Por sorte não fiquei com bode eterno do idioma de Camus, mas para sempre o professor perdeu meu respeito e meu comportamento passou a ser influenciado pela seguinte regra: “se não souber a resposta copie antes de alguém!”. As aulas dele perderam a graça, passaram a me dar medo, até hoje sinto o sabor amargo da injustiça e do comportamento abusivo. Eu era a mais dedicada estudante, não colava (mas facilitava, passava cola aos que queriam ler meus escritos), obediente, e eu fora severamente punida por ter uma dúvida e não saber responder.
Na sala dos professores, nas reuniões, este homem provavelmente se diria justo, atento, correto, eficiente e tudo o mais de belo e nobre no que tange ao seu papel de educador. Na prática testemunhei na pele o oposto. Atirava o apagador em algum aluno, gritava, humilhava, era ameaçador. Havia, aos meus olhos, uma disparidade entre o que provavelmente falava para seus pares ou superiores acerca de sua atuação docente e o que fazia na prática com alguns alunos.
Um modo eficaz de poder conhecer melhor uma pessoa
E aí chego ao ponto da coluna de hoje. Precisando se fiar entre o que uma pessoa diz e o que ela faz, prefira a segunda opção, caso você pretenda avaliar/conhecer melhor a pessoa. Observe as ações desempenhadas ao longo do tempo em várias instâncias de um mesmo contexto e em vários contextos.

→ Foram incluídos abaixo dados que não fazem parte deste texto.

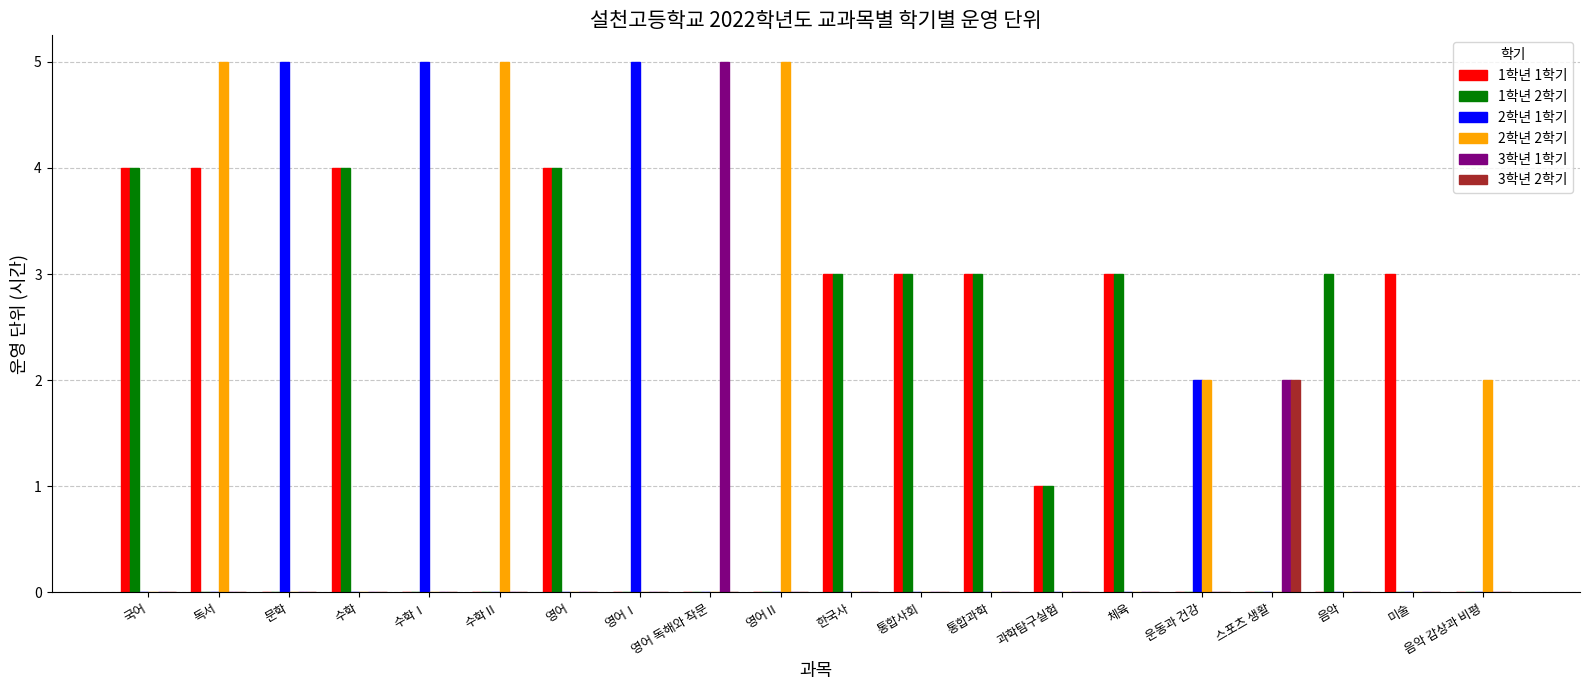

Reading left to right, extract all data points from this chart.

1학년 1학기: 4	4	0	4	0	0	4	0	0	0	3	3	3	1	3	0	0	0	3	0
1학년 2학기: 4	0	0	4	0	0	4	0	0	0	3	3	3	1	3	0	0	3	0	0
2학년 1학기: 0	0	5	0	5	0	0	5	0	0	0	0	0	0	0	2	0	0	0	0
2학년 2학기: 0	5	0	0	0	5	0	0	0	5	0	0	0	0	0	2	0	0	0	2
3학년 1학기: 0	0	0	0	0	0	0	0	5	0	0	0	0	0	0	0	2	0	0	0
3학년 2학기: 0	0	0	0	0	0	0	0	0	0	0	0	0	0	0	0	2	0	0	0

Uma jovem adulta, minha cliente, havia dispensado sem hesitar um pretendente que todos consideravam um “partidão”. Lindo, bem de vida, sedutor. Ela me descreveu que nas poucas vezes que saíram, ela o viu ser arrogante com o garçom, superimpaciente com o manobrista, que estava atabalhoado com carros demais para um único funcionário; escutou pacientemente ele contar das estações de esqui para onde ia nas temporadas, dos carros esportivos que já teve ou viria a ter, das empresas do pai etc. Não demonstrou interesse sobre a vida dela, de fato elogiou sua beleza e elegância, fez questão de escolher o melhor champagne e alardeou isso a ela (sem saber, sequer, se ela bebia álcool ou o que preferiria beber) e por aí foi!
Com ela, voz macia, flores, bebida fina e elogios tentava mostrar-se um homem fino, rico e apaixonado. Mas a cliente, atenta, identificou desqualificações ao todo da pessoa dela, havia profusão de comportamentos narcísicos, autoritários e muito, muito desrespeito com quem mal tem como se defender (os funcionários que o atendiam). Para minha cliente já foi o suficiente, entendeu que era lobo em pele de cordeiro, “por fora era bela viola e por fora pão bolorento!”, diria minha avó…
Promessas, de namorados, conhecidos, fornecedores, sócio, políticos, filhos, síndicos ou de qualquer outra pessoa com quem nos relacionamos, só poderão ser levadas a sério, e tomadas como descrições de eventos futuros muito prováveis, quando houver uma história significativa de congruência entre o que se diz e o que se faz, está entendido?